12. Voting Mechanisms

The Group works by consensus. In the event of failure to achieve consensus, the Chair may resort to a vote as described in the Process Document. Each Member company which has at least one Group member in good standing may vote. There is one vote per W3C Member company. Votes are held by email to allow all participants a chance to vote; there is a two week voting period followed by a period of two working days for the announcement of the result. W3C staff and invited experts do not vote; however in the event of a tie the chair has a casting vote. If the issue is solved by consensus during the voting period, the vote is cancelled.

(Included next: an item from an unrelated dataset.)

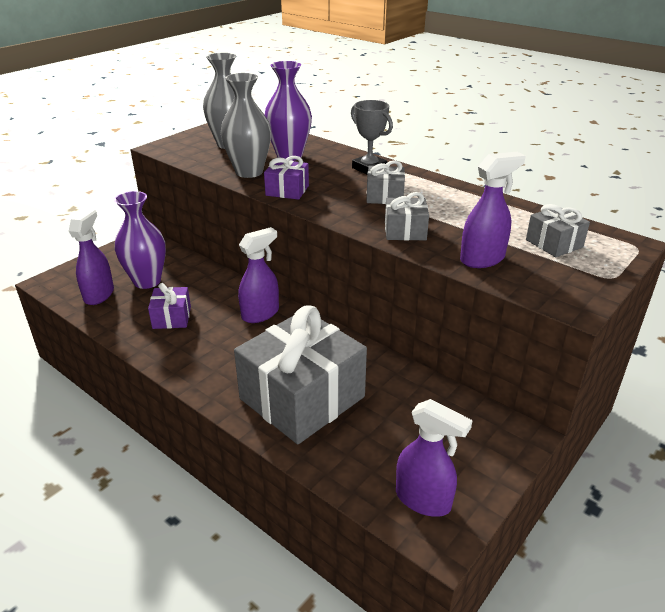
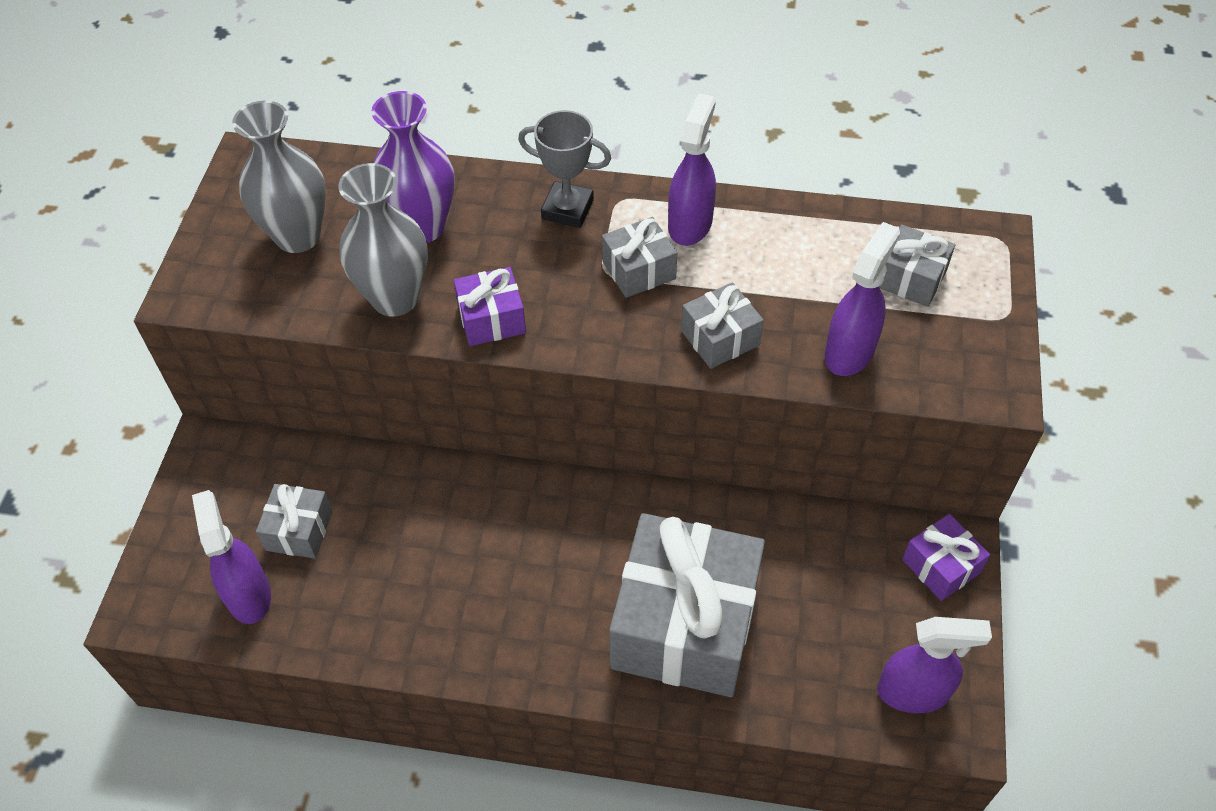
camera: 30 degrees left, 20 degrees up
purple vase [114,191,166,289] -> grey gift [256,484,333,559]
purple gift [148,283,191,329] -> purple gift moved to [902,514,990,601]
purple spray bottle [238,227,279,323] -> purple spray bottle moved to [668,93,716,246]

Note: the term good standing is defined in the W3C Process.

13. Participation

by W3C Team

The W3C staff contact, and activity lead will be Dave Raggett (W3C Fellow on assignment from Openwave Systems). Resources of additional W3C team members will be required for some of the deliverables, should the conditions for starting these deliverables be met.

by W3C Members

Requirements for meeting attendance and timely response are described in the Process document. Participation (meetings, reviewing, and writing drafts) is expected to consume time amounting to one day per week for the lifetime of the Group. Working Group participants are required not to disclose information obtained during participation, until that information is publically available.

W3C Members may also offer to review one or more Working Drafts from the Group for clarity, consistency, technical merit, fitness for purpose and conformance with other W3C specifications. The only participation requirement is to provide the review comments by the agreed-to date.

by invited experts

As decided on a case by case basis, invited experts may attend a single meeting or a series; they may in some cases be subscribed to the Group mailing list. For the duration of their participation, invited experts are encouraged to adopt the same requirements for meeting attendance and timely response as are required of W3C Members. Invited experts are subject to the same requirement for information disclosure as are required of W3C Members.

by W3C Team

The W3C team will be responsible for the mailing lists, public and Working Group pages, for the posting of meeting minutes, and for liaison with the W3C communications staff for the publication of Working drafts. W3C team members are expected to adopt the same requirements for meeting attendance, timely response and information disclosure as are required of W3C Members. The W3C staff contact will be expected to devote 40% of his time to this Activity.

14. Intellectual Property

W3C promotes an open Working environment. Whenever possible, technical decisions should be made unencumbered by intellectual property right (IPR) claims.

This is a Royalty Free Working Group, as described in W3C's Current Patent Practice, see also the Director's decision of 13th June 2002 (W3C Members only).

Working Group participants disclose patent claims by sending email to <patent-issues@w3.org>; please see Current Patent Practice for more information about disclosures.

Director's decision on Voice Browser PAG Recommendation

The Director's Decision on the Voice Browser PAG Recommendation makes provision for work on RAND extensions to an RF core specification:

The Working Group will be rechartered as a royalty-free Working Group as defined by the Current Patent Practice note (CPP). The core specifications ought to enable basic interoperability for voice browser applications across the Web, but might not include certain advanced or specialized features over which participants hold patents that they will not currently make available RF as defined in the CPP.
Should any part of a specification be removed from the core version because it is not available on a royalty-free basis, and should the WG decide to continue to work on this part, a PAG should be formed that could recommend issuing the particular part as a RAND specification coming out of W3C, or another organization.